Snowflake is a powerful tool, which makes creating data models very easy and convenient – with the speed of distributed computing on the cloud. A common mistake engineers do is using the tool as they ‘think’ it should work instead of how the tool was ‘intended to be used.
Role based access control
Snowflake makes managing user access easy and slick – an individual if assigned multiple roles can switch between them fairly easily. Also resources created with one role cannot be accessed by another – unless it’s a higher role which through RBAC inheritance can access those resources.
TIP – It helps to remember the five pre-defined RBAC roles and how they are related.
Using the right role
While creating data assets or components to be used within those assets, you will be able to access them only if working with that role – or a higher role with custodian oversight.

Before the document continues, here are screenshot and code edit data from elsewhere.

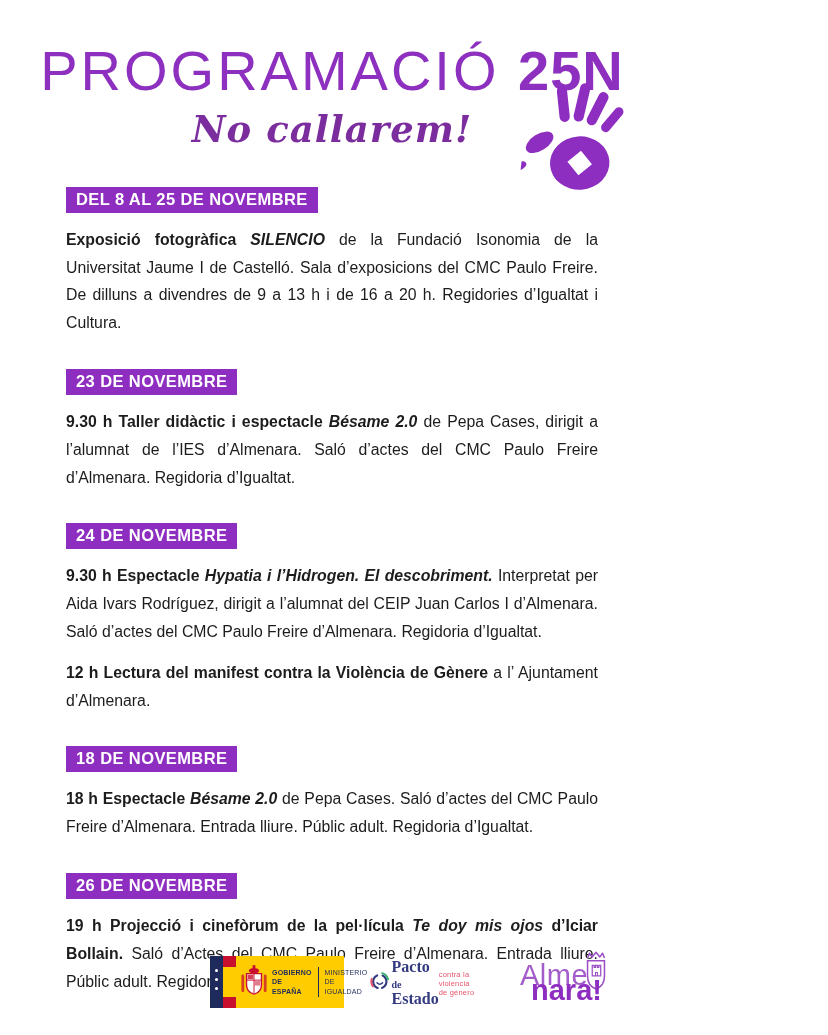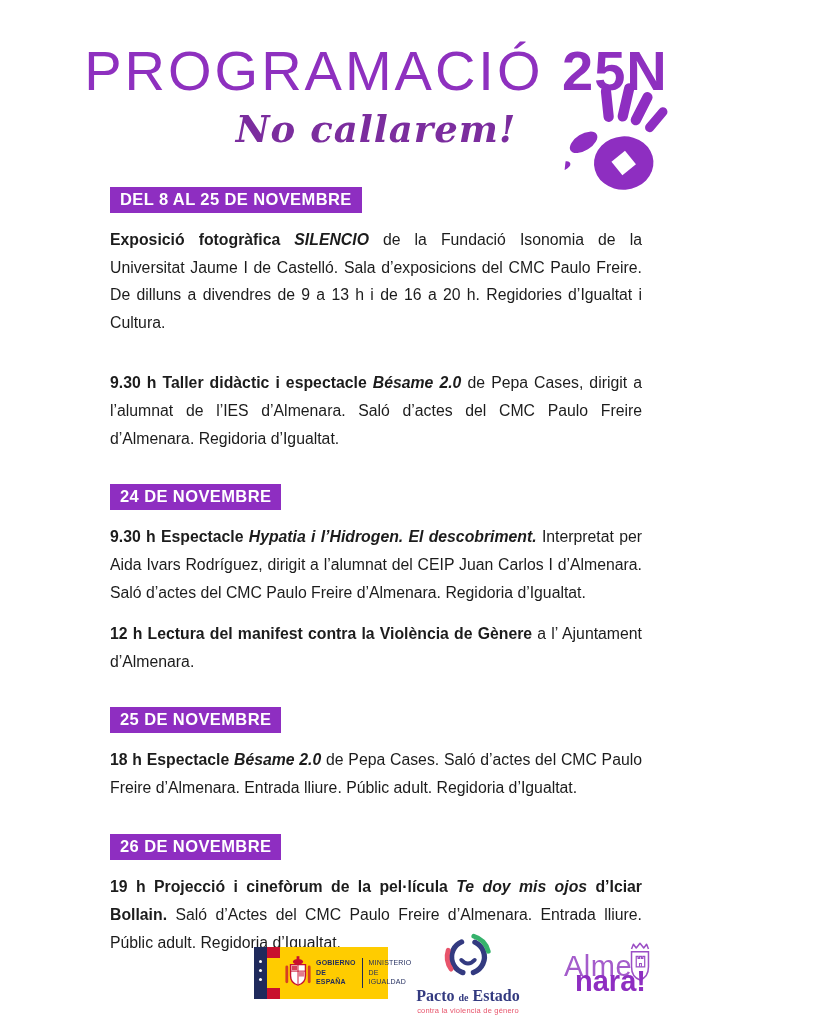--- a/index.html
+++ b/index.html
@@ -1,18 +1,18 @@
 <!DOCTYPE html>
 <html><head>
 <meta charset="utf-8">
 <style>
   html,body{margin:0;padding:0;background:#ffffff;}
   .page{
     position:relative;width:664px;height:1035px;background:#ffffff;overflow:hidden;
-    font-family:"Liberation Sans",sans-serif;color:#1c1c1c;margin-left:44px;
+    font-family:"Liberation Sans",sans-serif;color:#1c1c1c;
   }
   
   .header{padding-top:42px;text-align:center;position:relative;}
   .title{font-size:56px;line-height:1.05;color:#8e30bf;letter-spacing:3px;font-weight:400;}
   .title .accent{font-weight:800;letter-spacing:1px;}
   .subtitle{
     margin-top:6px;font-family:"DejaVu Serif",serif;font-style:italic;font-weight:bold;
     font-size:37px;color:#7b2d9e;letter-spacing:1px;
   }
   .hand{position:absolute;top:82px;right:26px;width:114px;height:118px;transform:rotate(6deg);}
@@ -36,21 +36,21 @@
     content:"";position:absolute;left:5px;top:13px;width:3px;height:3px;border-radius:50%;
     background:#fff;box-shadow:0 9px 0 #fff,0 18px 0 #fff;
   }
   .gob-flag{width:13px;flex:none;background:linear-gradient(to bottom,#c8102e 0 22%,#ffcc00 22% 78%,#c8102e 78% 100%);}
   .gob-arms{width:36px;flex:none;display:flex;align-items:center;justify-content:center;}
   .gob-texts{display:flex;align-items:center;}
   .gob-name,.gob-ministry{font-size:7px;font-weight:bold;color:#1f2a5c;line-height:1.35;letter-spacing:0.2px;}
   .gob-ministry{font-weight:normal;}
   .gob-divider{width:1px;height:30px;background:#1f2a5c;margin:0 6px;}
   
-  .pacto{display:flex;flex-direction:column;align-items:center;width:112px;justify-content:center;}
+  .pacto{display:flex;align-items:center;width:112px;justify-content:center;}
   .pacto-title{font-family:"Liberation Serif",serif;font-weight:bold;color:#333a80;font-size:16px;line-height:1;margin-top:2px;}
   .pacto-title .de{font-size:10px;}
   .pacto-sub{font-size:7.5px;color:#e8546b;margin-top:2px;letter-spacing:0.2px;}
   
   .alme{position:relative;width:110px;height:66px;}
   .alme-l1{position:absolute;left:16px;top:12px;font-size:29px;color:#a45ccb;letter-spacing:0.5px;line-height:1;}
   .alme-l2{position:absolute;left:27px;top:27px;font-size:29px;font-weight:bold;color:#8e2ec1;line-height:1;}
   .alme-crest{position:absolute;right:2px;top:0;}
 </style>
 </head>
@@ -77,31 +77,32 @@
 
   <div class="content">
 
     <div class="section first">
       <div class="badge">DEL 8 AL 25 DE NOVEMBRE</div>
       <p class="para"><span class="b">Exposició fotogràfica </span><span class="bi">SILENCIO</span><span> de la Fundació Isonomia de la Universitat Jaume I de Castelló. Sala d’exposicions del CMC Paulo Freire. De dilluns a divendres de 9 a 13 h i de 16 a 20 h. Regidories d’Igualtat i Cultura.</span></p>
     </div>
 
 
     <div class="section">
+      <div class="badge">23 DE NOVEMBRE</div>
       <p class="para"><span class="b">9.30 h Taller didàctic i espectacle </span><span class="bi">Bésame 2.0</span><span> de Pepa Cases, dirigit a l’alumnat de l’IES d’Almenara. Saló d’actes del CMC Paulo Freire d’Almenara. Regidoria d’Igualtat.</span></p>
     </div>
 
     <div class="section">
       <div class="badge">24 DE NOVEMBRE</div>
       <p class="para"><span class="b">9.30 h Espectacle </span><span class="bi">Hypatia i l’Hidrogen. El descobriment.</span><span> Interpretat per Aida Ivars Rodríguez, dirigit a l’alumnat del CEIP Juan Carlos I d’Almenara. Saló d’actes del CMC Paulo Freire d’Almenara. Regidoria d’Igualtat.</span></p>
       <p class="para"><span class="b">12 h Lectura del manifest contra la Violència de Gènere</span><span> a l’ Ajuntament d’Almenara.</span></p>
     </div>
 
     <div class="section">
-      <div class="badge">25 DE NOVEMBRE</div>
+      <div class="badge">18 DE NOVEMBRE</div>
       <p class="para"><span class="b">18 h Espectacle </span><span class="bi">Bésame 2.0</span><span> de Pepa Cases. Saló d’actes del CMC Paulo Freire d’Almenara. Entrada lliure. Públic adult. Regidoria d’Igualtat.</span></p>
     </div>
 
     <div class="section">
       <div class="badge">26 DE NOVEMBRE</div>
       <p class="para"><span class="b">19 h Projecció i cinefòrum de la pel·lícula </span><span class="bi">Te doy mis ojos</span><span class="b"> d’Iciar Bollain.</span><span> Saló d’Actes del CMC Paulo Freire d’Almenara. Entrada lliure. Públic adult. Regidoria d’Igualtat.</span></p>
     </div>
 
   </div>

TIP – Ensure while creating or using data assets you are working with the right role
During initial exploration of your data asset, you most probably will have to ingest semi-structured data to do some data profiling or analysis. While the wizard for loading data in tables is quite easy, I prefer to use code wherever possible.
Creating File Format
-- Create file format to ingest semi-structured data -- Remember to execute using the right user role! CREATE FILE FORMAT dbNAme.schemaName.tableName TYPE = 'JSON' COMPRESSION = 'AUTO' ENABLE_OCTAL = FALSE ALLOW_DUPLICATE = FALSE STRIP_OUTER_ARRAY = TRUE STRIP_NULL_VALUES = FALSE IGNORE_UTF8_ERRORS = FALSE;
Working with JSON files
It’s often a good practice to ingest raw data as it is, and then cleanse and curate in subsequent steps of your pipeline. But looking at raw data in one column can be tricky – a neat way to visualize it:
SELECT column_name:"key_name":: AS col_name_to_display, col_1:"key_1"::STRING AS first_column, col_1:"key_2"::STRING AS second_column FROM table_name;
To flatten semi-structured data is quite easy as well, helps in visualizing what the data may look like before going ahead and creating all those tables.
SELECT value:key_1::VARCHAR AS First_Column, value:key_2::VARCHAR AS Second_Column FROM table_name, LATERAL FLATTEN(input => column_name:root_key);
You might want to cast a value from some key/value pairs as well and display them nicely in the results:
SELECT column_name:key_name:nested_key_name AS col_display, column_name:key_name AS col_display, value:nested_key_name::VARCHAR AS HASHTAG_TEXT --casting to varchar FROM table_name, LATERAL FLATTEN (input => column_name:key_name:nested_key_name);
After all this is done – you’d want to create a view from this for users to be able to read raw data
create or replace view database_name.schema_name.table_name as( SELECT column_name:key_name:nested_key_name AS col_display, column_name:key_name AS col_display, value:nested_key_name::VARCHAR AS HASHTAG_TEXT --casting to varchar FROM table_name, LATERAL FLATTEN (input => column_name:key_name:nested_key_name); );